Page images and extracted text
/---
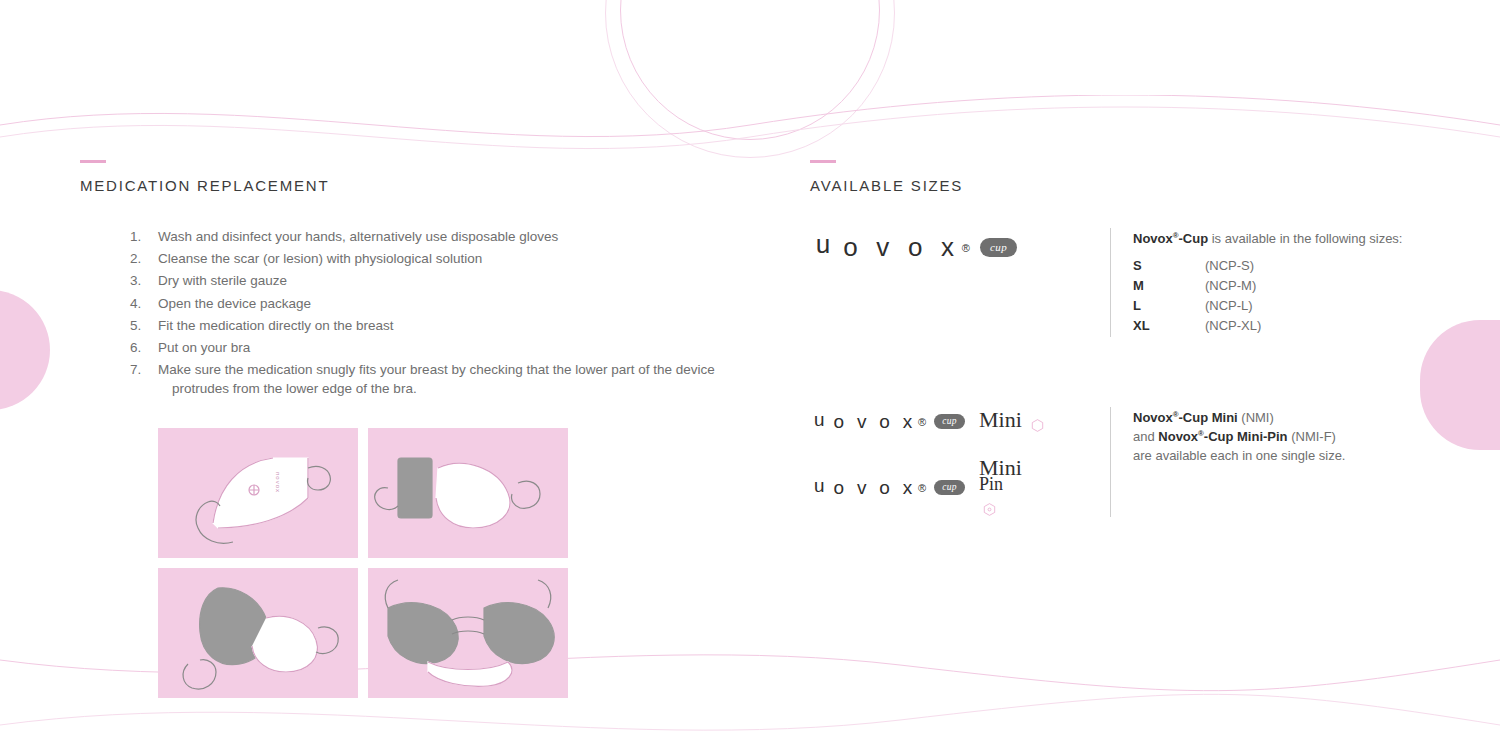Medication replacement
1. Wash and disinfect your hands, alternatively use disposable gloves
2. Cleanse the scar (or lesion) with physiological solution
3. Dry with sterile gauze
4. Open the device package
5. Fit the medication directly on the breast
6. Put on your bra
7. Make sure the medication snugly fits your breast by checking that the lower part of the device protrudes from the lower edge of the bra.
novox
Available sizes
n o v o x® cup
Novox®-Cup is available in the following sizes:
| S | (NCP-S) |
| M | (NCP-M) |
| L | (NCP-L) |
| XL | (NCP-XL) |
n o v o x® cup
Mini
n o v o x® cup
MiniPin
Novox®-Cup Mini (NMI)
and Novox®-Cup Mini-Pin (NMI-F)
are available each in one single size.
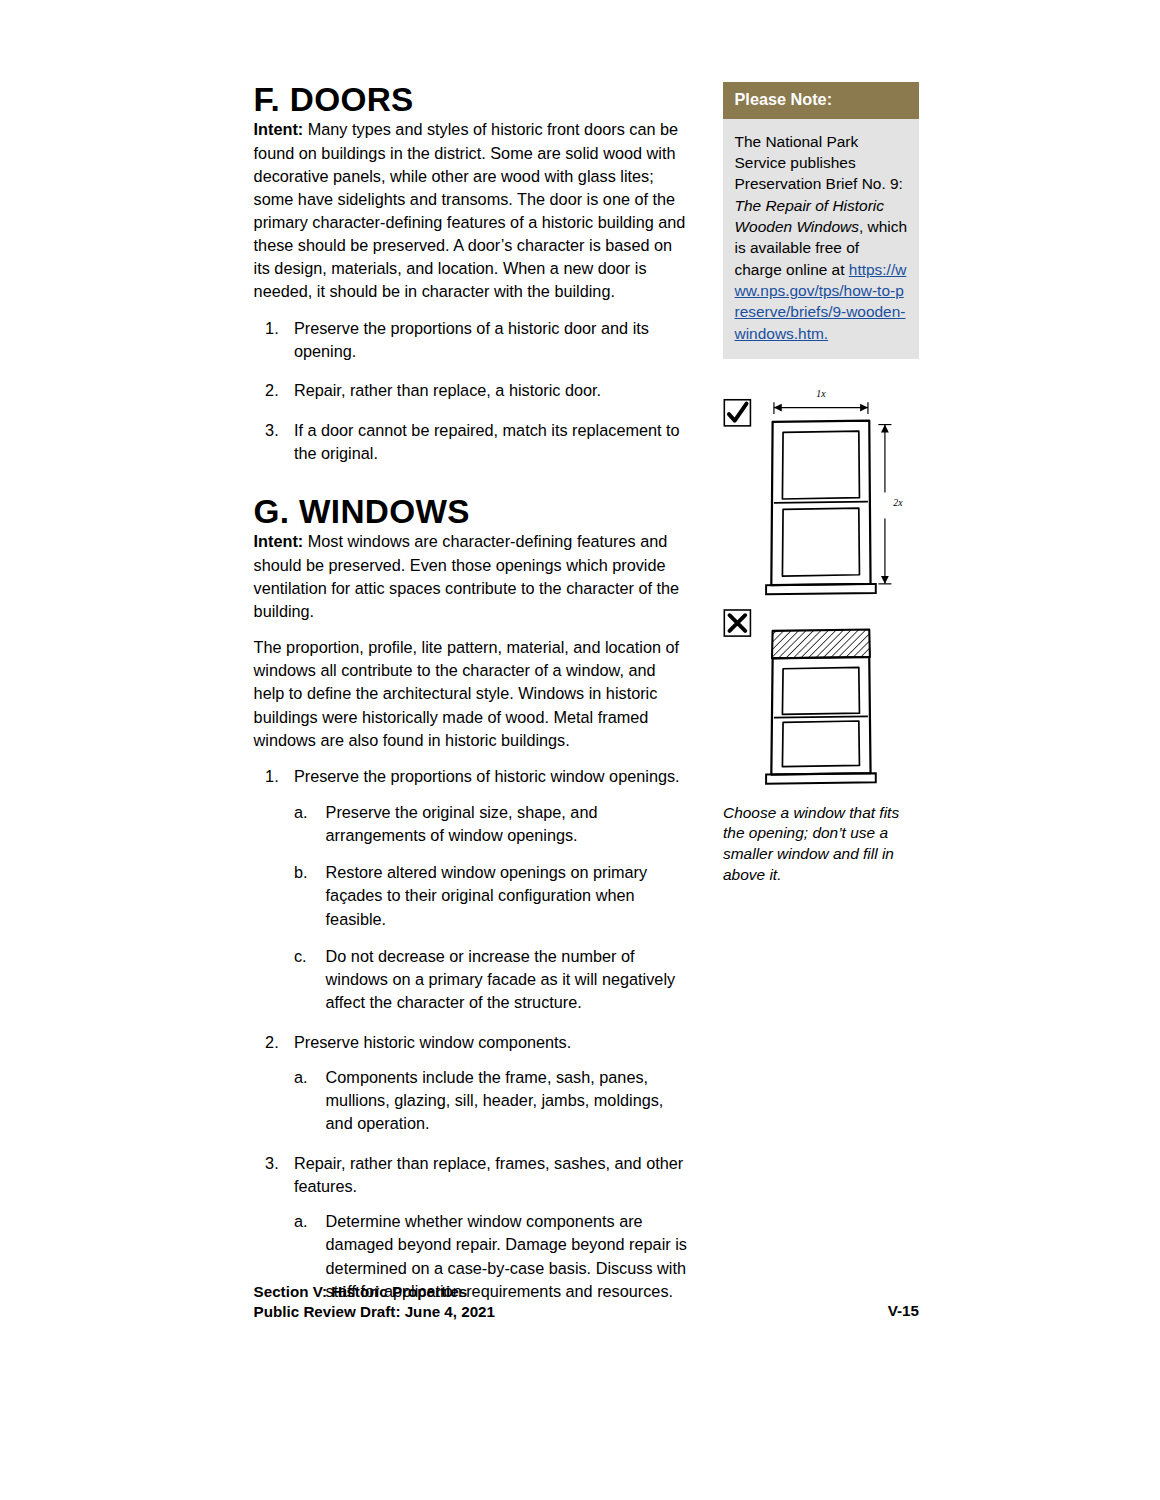F. DOORS
Intent: Many types and styles of historic front doors can be found on buildings in the district. Some are solid wood with decorative panels, while other are wood with glass lites; some have sidelights and transoms. The door is one of the primary character-defining features of a historic building and these should be preserved. A door’s character is based on its design, materials, and location. When a new door is needed, it should be in character with the building.
Preserve the proportions of a historic door and its opening.
Repair, rather than replace, a historic door.
If a door cannot be repaired, match its replacement to the original.
G. WINDOWS
Intent: Most windows are character-defining features and should be preserved. Even those openings which provide ventilation for attic spaces contribute to the character of the building.
The proportion, profile, lite pattern, material, and location of windows all contribute to the character of a window, and help to define the architectural style. Windows in historic buildings were historically made of wood. Metal framed windows are also found in historic buildings.
Preserve the proportions of historic window openings.
Preserve the original size, shape, and arrangements of window openings.
Restore altered window openings on primary façades to their original configuration when feasible.
Do not decrease or increase the number of windows on a primary facade as it will negatively affect the character of the structure.
Preserve historic window components.
Components include the frame, sash, panes, mullions, glazing, sill, header, jambs, moldings, and operation.
Repair, rather than replace, frames, sashes, and other features.
Determine whether window components are damaged beyond repair. Damage beyond repair is determined on a case-by-case basis. Discuss with staff for application requirements and resources.
Please Note:
The National Park Service publishes Preservation Brief No. 9: The Repair of Historic Wooden Windows, which is available free of charge online at https://www.nps.gov/tps/how-to-preserve/briefs/9-wooden-windows.htm.
1x 2x
Choose a window that fits the opening; don’t use a smaller window and fill in above it.
Section V: Historic Properties
Public Review Draft: June 4, 2021
V-15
\---
● Requirement:
The lines in the entries above that carry the word "should" must be copied.

● Result for this task:
Intent: Many types and styles of historic front doors can be found on buildings in the district. Some are solid wood with decorative panels, while other are wood with glass lites; some have sidelights and transoms. The door is one of the primary character-defining features of a historic building and these should be preserved. A door’s character is based on its design, materials, and location. When a new door is needed, it should be in character with the building.
Intent: Most windows are character-defining features and should be preserved. Even those openings which provide ventilation for attic spaces contribute to the character of the building.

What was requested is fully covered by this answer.